● Provided records:
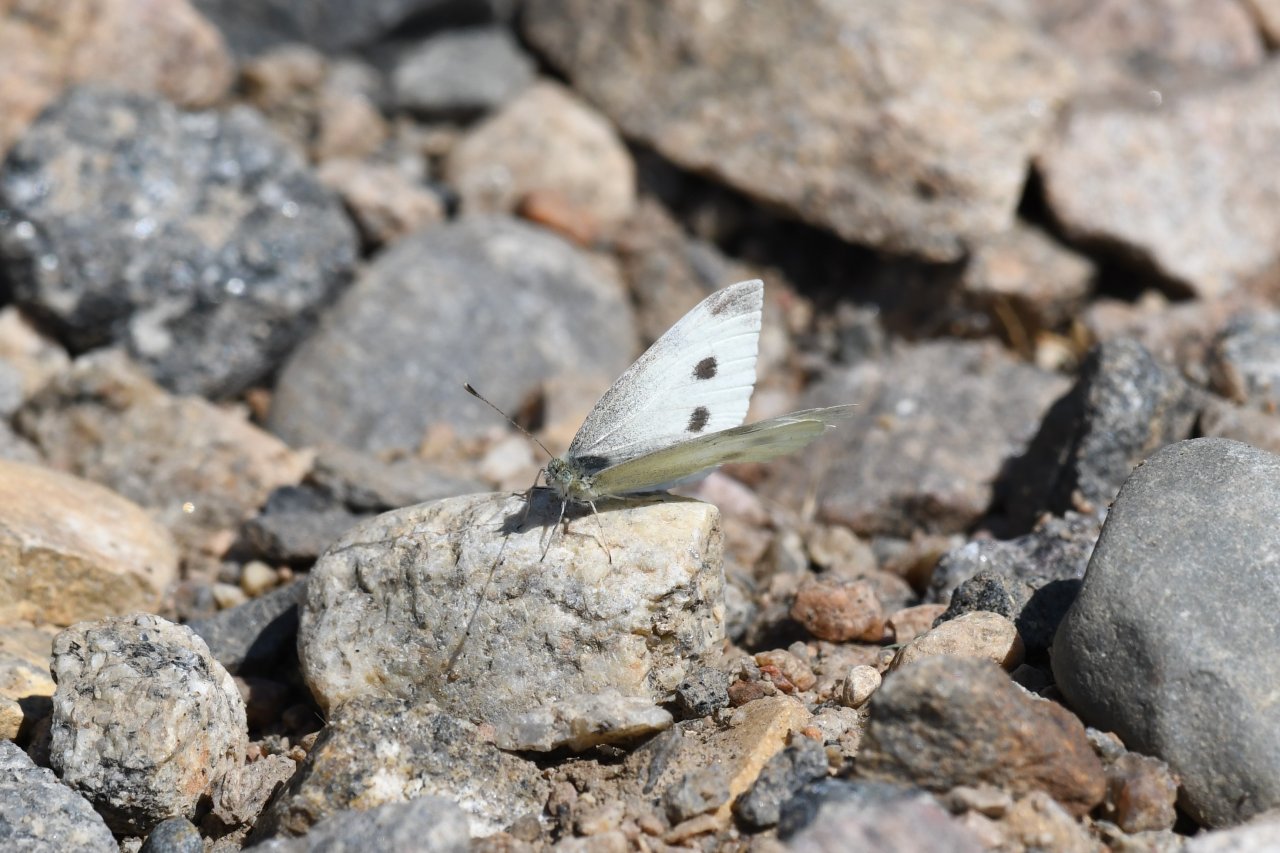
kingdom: Animalia
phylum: Arthropoda
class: Insecta
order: Lepidoptera
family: Pieridae
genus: Pieris
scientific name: Pieris rapae
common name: Cabbage White
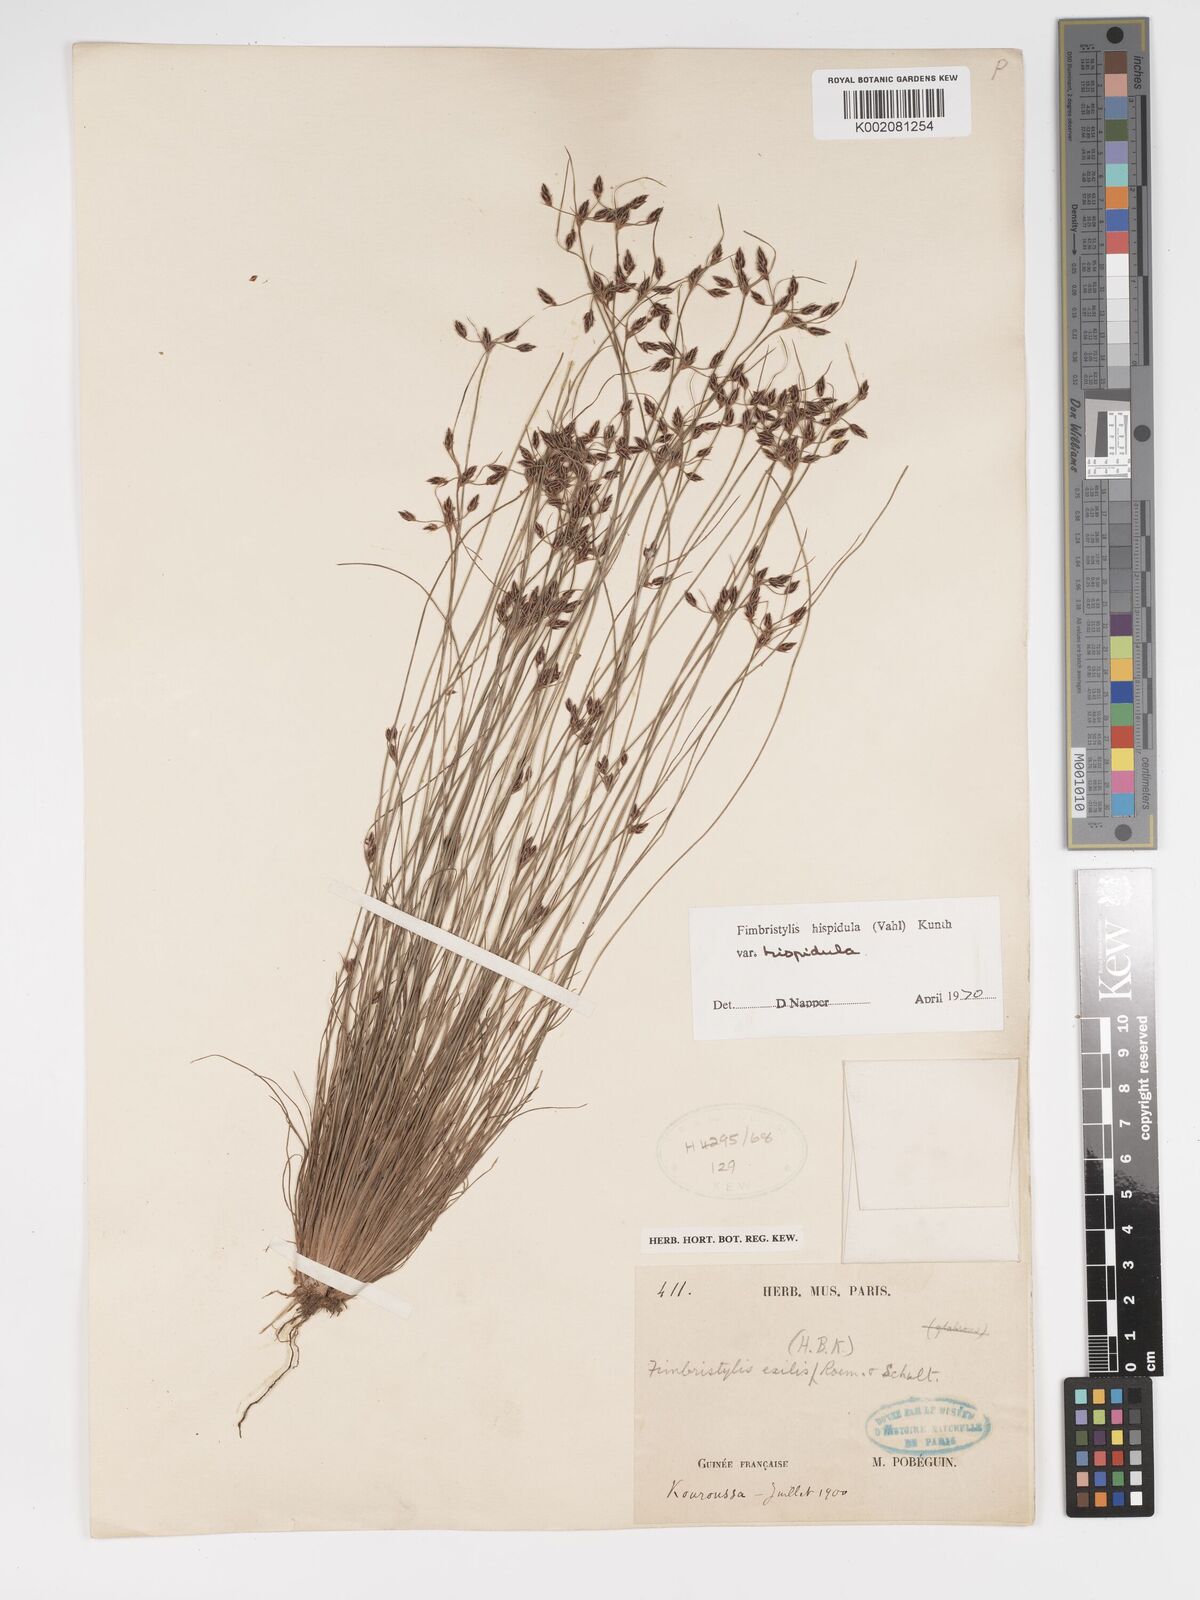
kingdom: Plantae
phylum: Tracheophyta
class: Liliopsida
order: Poales
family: Cyperaceae
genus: Bulbostylis
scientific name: Bulbostylis hispidula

● Stated exercise: Reproduce verbatim the text lines of every row above, omitting the pictures.

● Solution to the exercise:
kingdom: Animalia
phylum: Arthropoda
class: Insecta
order: Lepidoptera
family: Pieridae
genus: Pieris
scientific name: Pieris rapae
common name: Cabbage White
kingdom: Plantae
phylum: Tracheophyta
class: Liliopsida
order: Poales
family: Cyperaceae
genus: Bulbostylis
scientific name: Bulbostylis hispidula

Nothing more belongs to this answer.